* [EXERCISE AIM]: Output every line from the beginning of the items through the line containing "Pasírovač GrandCHEF" as a JSON list of strings, one string per line, with both ends included and blank lines left out.

┌──

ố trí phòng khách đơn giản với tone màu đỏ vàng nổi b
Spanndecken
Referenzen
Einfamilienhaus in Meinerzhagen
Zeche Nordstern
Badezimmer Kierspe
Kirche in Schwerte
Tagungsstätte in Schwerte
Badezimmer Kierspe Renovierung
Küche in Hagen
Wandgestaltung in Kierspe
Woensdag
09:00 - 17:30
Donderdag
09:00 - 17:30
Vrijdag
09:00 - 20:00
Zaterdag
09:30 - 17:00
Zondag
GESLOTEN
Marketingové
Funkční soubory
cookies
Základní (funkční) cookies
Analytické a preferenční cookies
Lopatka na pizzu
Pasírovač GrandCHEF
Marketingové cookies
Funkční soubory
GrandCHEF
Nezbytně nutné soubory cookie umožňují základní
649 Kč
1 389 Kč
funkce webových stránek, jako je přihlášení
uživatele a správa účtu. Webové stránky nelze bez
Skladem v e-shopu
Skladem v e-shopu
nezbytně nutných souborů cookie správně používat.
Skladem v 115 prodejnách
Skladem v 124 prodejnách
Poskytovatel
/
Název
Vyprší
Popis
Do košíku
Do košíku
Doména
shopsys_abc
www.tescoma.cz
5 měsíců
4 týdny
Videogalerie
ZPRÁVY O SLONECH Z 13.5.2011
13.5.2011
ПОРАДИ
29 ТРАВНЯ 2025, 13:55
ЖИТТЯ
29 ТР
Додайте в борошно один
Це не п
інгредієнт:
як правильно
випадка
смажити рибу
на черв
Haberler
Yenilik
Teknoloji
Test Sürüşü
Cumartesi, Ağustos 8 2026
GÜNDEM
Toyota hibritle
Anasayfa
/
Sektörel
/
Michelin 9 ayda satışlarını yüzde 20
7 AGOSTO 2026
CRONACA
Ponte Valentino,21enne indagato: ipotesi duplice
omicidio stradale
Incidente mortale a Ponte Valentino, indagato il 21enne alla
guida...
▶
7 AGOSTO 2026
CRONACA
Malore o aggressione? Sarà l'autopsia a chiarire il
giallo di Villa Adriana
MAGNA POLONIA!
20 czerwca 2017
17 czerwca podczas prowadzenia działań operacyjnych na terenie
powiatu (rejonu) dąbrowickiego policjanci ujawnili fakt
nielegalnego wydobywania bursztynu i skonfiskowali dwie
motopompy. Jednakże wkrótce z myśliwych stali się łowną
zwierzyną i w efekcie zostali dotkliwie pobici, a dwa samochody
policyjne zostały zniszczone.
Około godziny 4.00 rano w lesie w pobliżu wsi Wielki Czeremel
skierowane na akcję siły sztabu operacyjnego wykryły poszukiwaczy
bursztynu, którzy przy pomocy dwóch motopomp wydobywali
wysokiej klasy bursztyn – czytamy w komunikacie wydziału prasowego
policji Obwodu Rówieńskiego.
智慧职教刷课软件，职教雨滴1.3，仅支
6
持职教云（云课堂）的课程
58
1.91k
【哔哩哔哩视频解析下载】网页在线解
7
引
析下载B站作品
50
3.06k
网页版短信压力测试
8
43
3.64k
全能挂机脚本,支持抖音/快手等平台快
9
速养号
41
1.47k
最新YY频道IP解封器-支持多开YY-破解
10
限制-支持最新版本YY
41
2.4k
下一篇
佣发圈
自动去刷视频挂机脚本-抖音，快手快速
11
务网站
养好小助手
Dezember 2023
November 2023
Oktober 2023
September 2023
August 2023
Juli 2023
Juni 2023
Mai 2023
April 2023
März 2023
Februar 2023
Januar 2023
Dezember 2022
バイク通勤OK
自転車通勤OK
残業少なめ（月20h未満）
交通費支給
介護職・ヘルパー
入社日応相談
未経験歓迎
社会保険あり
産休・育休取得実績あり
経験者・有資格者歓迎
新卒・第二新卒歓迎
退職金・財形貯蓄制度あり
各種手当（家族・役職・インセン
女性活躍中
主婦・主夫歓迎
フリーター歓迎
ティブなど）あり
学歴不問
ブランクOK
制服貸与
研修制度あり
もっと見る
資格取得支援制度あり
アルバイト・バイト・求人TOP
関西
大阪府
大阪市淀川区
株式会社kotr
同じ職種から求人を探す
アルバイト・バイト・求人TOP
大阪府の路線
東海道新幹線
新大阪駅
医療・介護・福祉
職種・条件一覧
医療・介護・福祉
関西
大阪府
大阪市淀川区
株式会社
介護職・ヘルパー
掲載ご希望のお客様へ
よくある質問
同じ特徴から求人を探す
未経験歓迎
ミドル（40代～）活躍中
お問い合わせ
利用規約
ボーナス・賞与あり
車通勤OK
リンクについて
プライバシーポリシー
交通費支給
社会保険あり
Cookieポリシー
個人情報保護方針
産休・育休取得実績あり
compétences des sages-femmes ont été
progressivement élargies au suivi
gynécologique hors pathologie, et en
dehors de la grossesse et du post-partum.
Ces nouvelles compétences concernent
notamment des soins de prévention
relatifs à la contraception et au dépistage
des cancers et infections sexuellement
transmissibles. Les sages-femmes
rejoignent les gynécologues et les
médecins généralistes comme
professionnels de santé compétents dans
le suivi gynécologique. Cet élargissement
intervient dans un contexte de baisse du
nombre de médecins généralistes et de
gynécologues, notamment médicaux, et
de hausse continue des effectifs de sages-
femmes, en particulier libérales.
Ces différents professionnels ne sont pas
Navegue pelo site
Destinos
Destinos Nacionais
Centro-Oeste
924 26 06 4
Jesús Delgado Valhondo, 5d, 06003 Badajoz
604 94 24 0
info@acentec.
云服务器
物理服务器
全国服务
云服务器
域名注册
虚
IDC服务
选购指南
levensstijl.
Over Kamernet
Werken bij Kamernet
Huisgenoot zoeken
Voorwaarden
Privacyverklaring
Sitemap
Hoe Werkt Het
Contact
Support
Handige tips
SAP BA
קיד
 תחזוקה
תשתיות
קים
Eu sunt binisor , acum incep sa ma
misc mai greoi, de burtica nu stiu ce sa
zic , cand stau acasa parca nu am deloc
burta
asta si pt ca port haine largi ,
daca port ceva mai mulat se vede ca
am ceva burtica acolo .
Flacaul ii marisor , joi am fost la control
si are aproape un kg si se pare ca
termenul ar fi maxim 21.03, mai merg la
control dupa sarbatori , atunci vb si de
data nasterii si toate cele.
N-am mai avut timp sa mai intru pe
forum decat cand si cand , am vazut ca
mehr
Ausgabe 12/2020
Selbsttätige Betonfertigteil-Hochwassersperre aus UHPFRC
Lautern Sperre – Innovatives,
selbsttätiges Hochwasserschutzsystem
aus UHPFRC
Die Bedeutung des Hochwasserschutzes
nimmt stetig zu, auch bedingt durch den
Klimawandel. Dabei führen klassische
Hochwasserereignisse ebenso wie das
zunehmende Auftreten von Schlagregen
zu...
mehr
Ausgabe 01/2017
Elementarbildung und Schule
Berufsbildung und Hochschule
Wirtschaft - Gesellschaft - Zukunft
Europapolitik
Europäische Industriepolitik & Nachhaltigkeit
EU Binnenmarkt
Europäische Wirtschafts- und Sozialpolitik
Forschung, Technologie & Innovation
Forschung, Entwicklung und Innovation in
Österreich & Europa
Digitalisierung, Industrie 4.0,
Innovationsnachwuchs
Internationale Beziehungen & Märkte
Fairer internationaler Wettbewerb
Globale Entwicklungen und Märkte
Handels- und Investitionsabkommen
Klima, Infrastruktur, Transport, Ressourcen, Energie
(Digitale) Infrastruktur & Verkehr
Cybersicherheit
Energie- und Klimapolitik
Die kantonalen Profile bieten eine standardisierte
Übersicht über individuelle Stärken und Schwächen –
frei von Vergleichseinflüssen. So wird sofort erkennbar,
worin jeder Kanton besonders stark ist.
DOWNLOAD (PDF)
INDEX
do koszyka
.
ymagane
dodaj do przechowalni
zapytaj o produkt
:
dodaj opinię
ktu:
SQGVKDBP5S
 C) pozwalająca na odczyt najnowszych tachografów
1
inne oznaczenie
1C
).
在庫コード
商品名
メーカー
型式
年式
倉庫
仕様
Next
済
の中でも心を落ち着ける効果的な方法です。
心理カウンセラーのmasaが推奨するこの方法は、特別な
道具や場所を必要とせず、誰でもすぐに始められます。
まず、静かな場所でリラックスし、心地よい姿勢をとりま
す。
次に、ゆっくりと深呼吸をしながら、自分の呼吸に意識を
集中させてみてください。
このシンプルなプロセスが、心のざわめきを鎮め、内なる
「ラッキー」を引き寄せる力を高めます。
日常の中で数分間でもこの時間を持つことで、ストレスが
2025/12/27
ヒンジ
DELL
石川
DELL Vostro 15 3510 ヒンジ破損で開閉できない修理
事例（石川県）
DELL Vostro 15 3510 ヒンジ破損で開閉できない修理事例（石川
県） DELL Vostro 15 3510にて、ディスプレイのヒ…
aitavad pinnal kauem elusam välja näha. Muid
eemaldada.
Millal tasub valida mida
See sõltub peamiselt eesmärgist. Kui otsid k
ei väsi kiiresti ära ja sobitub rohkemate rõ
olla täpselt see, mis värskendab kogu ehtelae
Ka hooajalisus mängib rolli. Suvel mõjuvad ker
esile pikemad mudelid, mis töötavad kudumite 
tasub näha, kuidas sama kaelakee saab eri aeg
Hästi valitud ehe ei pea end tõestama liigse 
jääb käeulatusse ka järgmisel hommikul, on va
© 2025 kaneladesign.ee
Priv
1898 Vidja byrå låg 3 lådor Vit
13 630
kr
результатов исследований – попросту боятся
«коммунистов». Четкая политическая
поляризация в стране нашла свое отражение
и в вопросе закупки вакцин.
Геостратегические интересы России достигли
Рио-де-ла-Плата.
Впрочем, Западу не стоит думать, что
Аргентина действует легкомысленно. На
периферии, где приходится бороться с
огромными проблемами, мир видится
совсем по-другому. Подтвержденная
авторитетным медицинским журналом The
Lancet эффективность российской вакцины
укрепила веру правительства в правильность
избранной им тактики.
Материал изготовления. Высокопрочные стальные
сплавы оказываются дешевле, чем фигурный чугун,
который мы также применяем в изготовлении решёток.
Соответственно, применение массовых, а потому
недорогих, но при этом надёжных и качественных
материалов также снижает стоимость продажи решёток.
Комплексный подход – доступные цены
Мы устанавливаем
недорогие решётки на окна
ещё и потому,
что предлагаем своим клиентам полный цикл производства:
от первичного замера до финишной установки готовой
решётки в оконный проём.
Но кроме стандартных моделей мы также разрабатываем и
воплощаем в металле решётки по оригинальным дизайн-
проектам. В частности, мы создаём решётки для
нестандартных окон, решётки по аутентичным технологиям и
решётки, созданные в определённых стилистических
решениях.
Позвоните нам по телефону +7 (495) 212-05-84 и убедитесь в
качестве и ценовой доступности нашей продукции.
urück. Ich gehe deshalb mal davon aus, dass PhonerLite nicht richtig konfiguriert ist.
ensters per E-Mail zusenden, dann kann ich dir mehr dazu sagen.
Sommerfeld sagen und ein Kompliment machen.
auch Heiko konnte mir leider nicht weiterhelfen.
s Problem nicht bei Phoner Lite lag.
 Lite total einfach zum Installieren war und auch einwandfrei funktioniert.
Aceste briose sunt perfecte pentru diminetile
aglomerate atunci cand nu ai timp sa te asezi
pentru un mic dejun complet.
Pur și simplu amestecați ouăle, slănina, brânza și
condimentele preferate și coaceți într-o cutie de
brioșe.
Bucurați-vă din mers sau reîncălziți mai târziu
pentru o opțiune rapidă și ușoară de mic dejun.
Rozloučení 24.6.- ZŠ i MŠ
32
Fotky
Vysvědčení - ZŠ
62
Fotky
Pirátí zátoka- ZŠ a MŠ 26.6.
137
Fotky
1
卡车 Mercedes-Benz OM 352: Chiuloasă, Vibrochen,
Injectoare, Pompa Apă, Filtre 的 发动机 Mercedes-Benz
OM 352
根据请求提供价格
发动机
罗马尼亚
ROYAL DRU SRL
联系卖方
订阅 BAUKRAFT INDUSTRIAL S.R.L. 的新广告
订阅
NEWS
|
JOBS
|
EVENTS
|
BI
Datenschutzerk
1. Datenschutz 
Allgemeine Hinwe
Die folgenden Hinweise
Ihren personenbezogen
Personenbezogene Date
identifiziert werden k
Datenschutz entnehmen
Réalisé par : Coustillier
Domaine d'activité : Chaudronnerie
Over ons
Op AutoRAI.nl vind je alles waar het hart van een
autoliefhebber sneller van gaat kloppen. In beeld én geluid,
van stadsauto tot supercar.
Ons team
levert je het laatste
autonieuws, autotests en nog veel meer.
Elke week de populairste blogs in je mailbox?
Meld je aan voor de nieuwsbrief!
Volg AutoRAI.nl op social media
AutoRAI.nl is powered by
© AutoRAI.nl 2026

└──

* [EXERCISE RESPONSE]:
[
  "ố trí phòng khách đơn giản với tone màu đỏ vàng nổi b",
  "Spanndecken",
  "Referenzen",
  "Einfamilienhaus in Meinerzhagen",
  "Zeche Nordstern",
  "Badezimmer Kierspe",
  "Kirche in Schwerte",
  "Tagungsstätte in Schwerte",
  "Badezimmer Kierspe Renovierung",
  "Küche in Hagen",
  "Wandgestaltung in Kierspe",
  "Woensdag",
  "09:00 - 17:30",
  "Donderdag",
  "09:00 - 17:30",
  "Vrijdag",
  "09:00 - 20:00",
  "Zaterdag",
  "09:30 - 17:00",
  "Zondag",
  "GESLOTEN",
  "Marketingové",
  "Funkční soubory",
  "cookies",
  "Základní (funkční) cookies",
  "Analytické a preferenční cookies",
  "Lopatka na pizzu",
  "Pasírovač GrandCHEF"
]